*DOCUMENT EXTRACT*:
....

<h1>Table of Contents<span class="tocSkip"></span></h1>
<div class="toc"><ul class="toc-item"><li><span><a href="#Objective" data-toc-modified-id="Objective-1">Objective</a></span></li><li><span><a href="#Data-Models" data-toc-modified-id="Data-Models-2">Data Models</a></span></li><li><span><a href="#Datasets" data-toc-modified-id="Datasets-3">Datasets</a></span></li><li><span><a href="#GRU" data-toc-modified-id="GRU-4">GRU</a></span></li><li><span><a href="#Training-Functions" data-toc-modified-id="Training-Functions-5">Training Functions</a></span></li><li><span><a href="#Train-Model" data-toc-modified-id="Train-Model-6">Train Model</a></span><ul class="toc-item"><li><span><a href="#Prepare-DataLoaders" data-toc-modified-id="Prepare-DataLoaders-6.1">Prepare DataLoaders</a></span></li><li><span><a href="#Training-Loop" data-toc-modified-id="Training-Loop-6.2">Training Loop</a></span></li></ul></li></ul></div>

In [1]:
import os
import time
from collections import Counter
from pathlib import Path

import torch
import torch.nn as nn
import torch.nn.functional as F
import torch.optim as optim

from torch.utils.data import Dataset
from torch.utils.data import DataLoader

In [2]:
# Set seed for reproducibility
torch.manual_seed(9)

<torch._C.Generator at 0x7f73afd6cad0>

------------

# Objective

The goal of this notebook is to train a language model from scratch on `wikitext-2`, which you can find [here](https://www.salesforce.com/products/einstein/ai-research/the-wikitext-dependency-language-modeling-dataset/). Our focus will be on getting the pre-processing and training loops working in the traditional, non-federated setting. In a separate notebook we'll do the same thing for the federated setting, which you can read more about in [this](https://arxiv.org/pdf/1811.03604.pdf) paper (which we'll refer to as the `Google Smart Keyboard Paper`).

This notebook borrows heavily from [this](https://pytorch.org/tutorials/advanced/dynamic_quantization_tutorial.html) pytorch tutorial, which is absolutely outstanding.

--------

# Data Models

Let's create data models for a corpus of text. The `Google Smart Keyboard Paper` uses a vocabulary of size `10,000` and inlcudes tokens for the beggining of sentence, end of setence, and out-of-vocab words. During inference time the probabilities for these tokens are ignored.

TODO: 

* Limit vocab size
* Add `<BOS>` tokens?
* Sort words by descending frequency to enable training with `AdaptiveLogSoftMax`

In [3]:
class DescendingDict:
    """Model a vocab as a mapping word <-> index, ordered by descending frequency."""
    
    def __init__(self, words, vocab_size=None):
        word2freq = Counter(words).most_common(vocab_size)

....

*REQUEST*:
Pick up the language-model notebook at its final line and continue writing it. The data placed after the language-model notebook is not required.

*Dataset excerpt*:
....

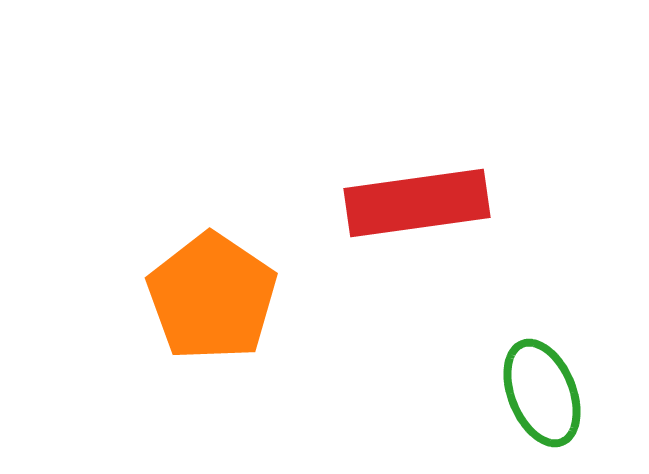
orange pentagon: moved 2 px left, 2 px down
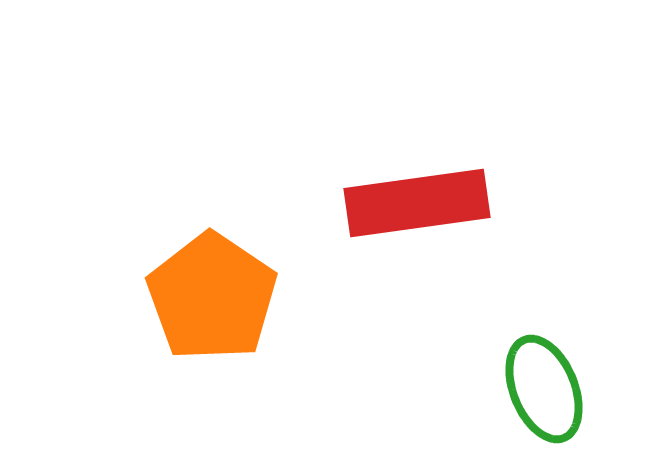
green ellipse: moved 2 px right, 4 px up
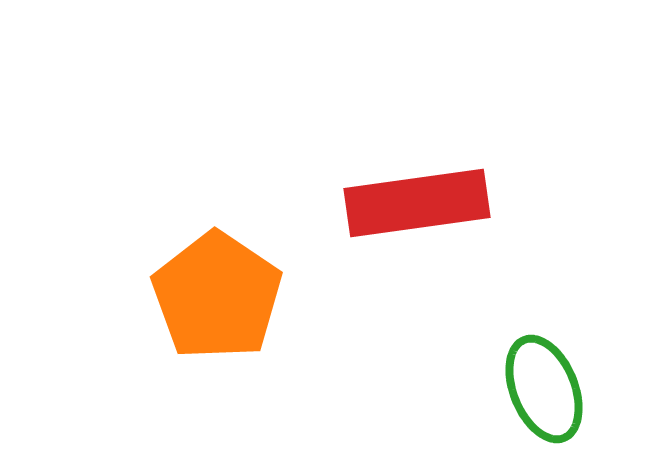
orange pentagon: moved 5 px right, 1 px up
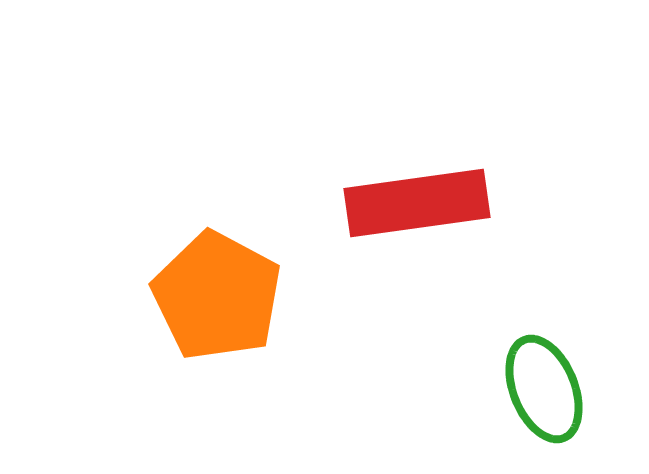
orange pentagon: rotated 6 degrees counterclockwise
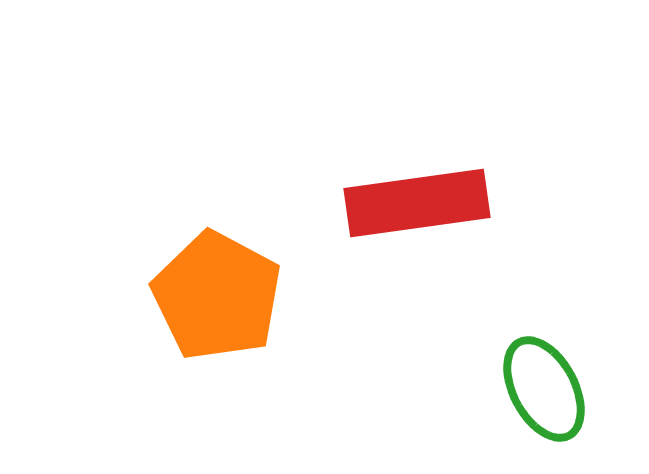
green ellipse: rotated 6 degrees counterclockwise
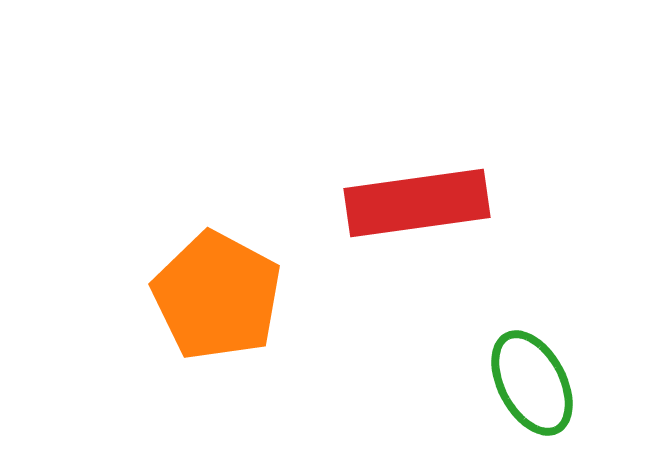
green ellipse: moved 12 px left, 6 px up
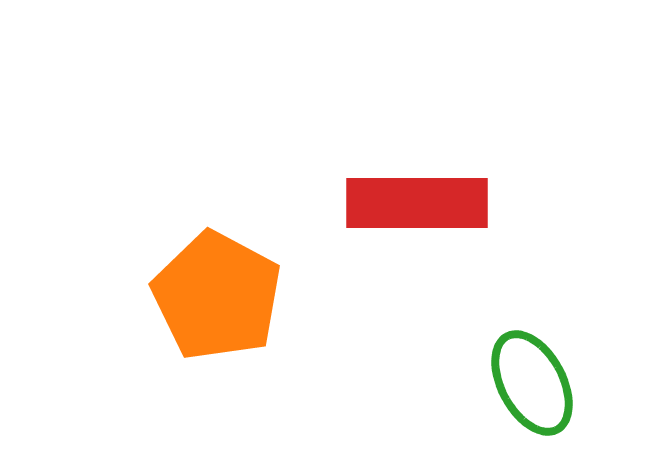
red rectangle: rotated 8 degrees clockwise
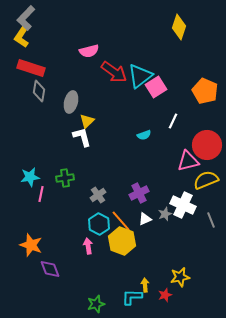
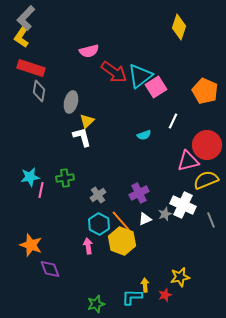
pink line: moved 4 px up
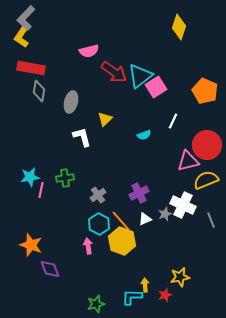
red rectangle: rotated 8 degrees counterclockwise
yellow triangle: moved 18 px right, 2 px up
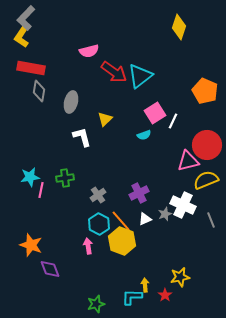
pink square: moved 1 px left, 26 px down
red star: rotated 16 degrees counterclockwise
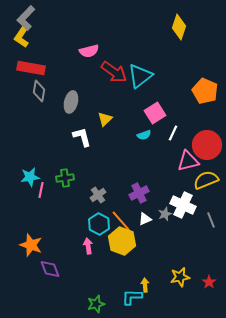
white line: moved 12 px down
red star: moved 44 px right, 13 px up
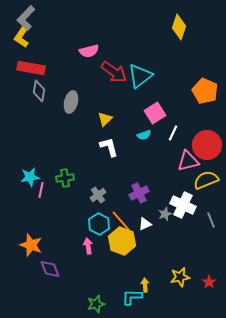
white L-shape: moved 27 px right, 10 px down
white triangle: moved 5 px down
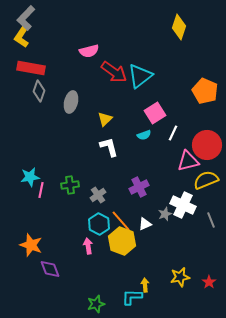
gray diamond: rotated 10 degrees clockwise
green cross: moved 5 px right, 7 px down
purple cross: moved 6 px up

....

*THE OUTPUT*:
        self.idx2word = [tup[0] for tup in word2freq]
        self.word2idx = {word: idx for idx, word in enumerate(self.idx2word)}
                
    def __len__(self):
        return len(self.idx2word)
                                
    def get_index(self, word):
        return self.word2idx[word]
    
    def get_indices(self, words):
        return [self.word2idx[word] for word in words]

In [4]:
class WikiCorpus:
    """Encode a corpus of text already processed in the wikitext style."""
    
    def __init__(self, dirpath, vocab_size=None):
        """Build a corpus given a dir with train, valid, and test .txt files."""
        words = self.tokenize(os.path.join(dirpath, "train.txt"))
        self.dictionary = DescendingDict(words, vocab_size)
        self.train = self.vectorize(os.path.join(dirpath, "train.txt"))
        self.valid = self.vectorize(os.path.join(dirpath, "valid.txt"))
        self.test = self.vectorize(os.path.join(dirpath, "test.txt"))
        
    def tokenize(self, fpath):
        """Split on new lines and append <eos> tokens."""
        words = []
        with open(fpath, "r", encoding="utf8") as f:
            for line in f:
                words += line.split() + ["<eos>"]
        return words
        
    def vectorize(self, fpath):
        """Return a tensor of indexes encoding the words in a file."""
        idxs = []
        with open(fpath, "r", encoding="utf8") as f:
            for line in f:
                words = line.split() + ["<eos>"]
                idxs.extend(self.dictionary.get_indices(words))
        return torch.LongTensor(idxs)

--------

# Datasets

In [5]:
class LMDataset(Dataset):
    """Dataset for language models."""
    
    def __init__(self, data, n_partitions, device):
        """Partition text data into sequences and move to device."""
        self.data = self.partition(data, n_partitions, device)
        self.n_partitions = n_partitions
        
    def __len__(self):
        return len(self.data)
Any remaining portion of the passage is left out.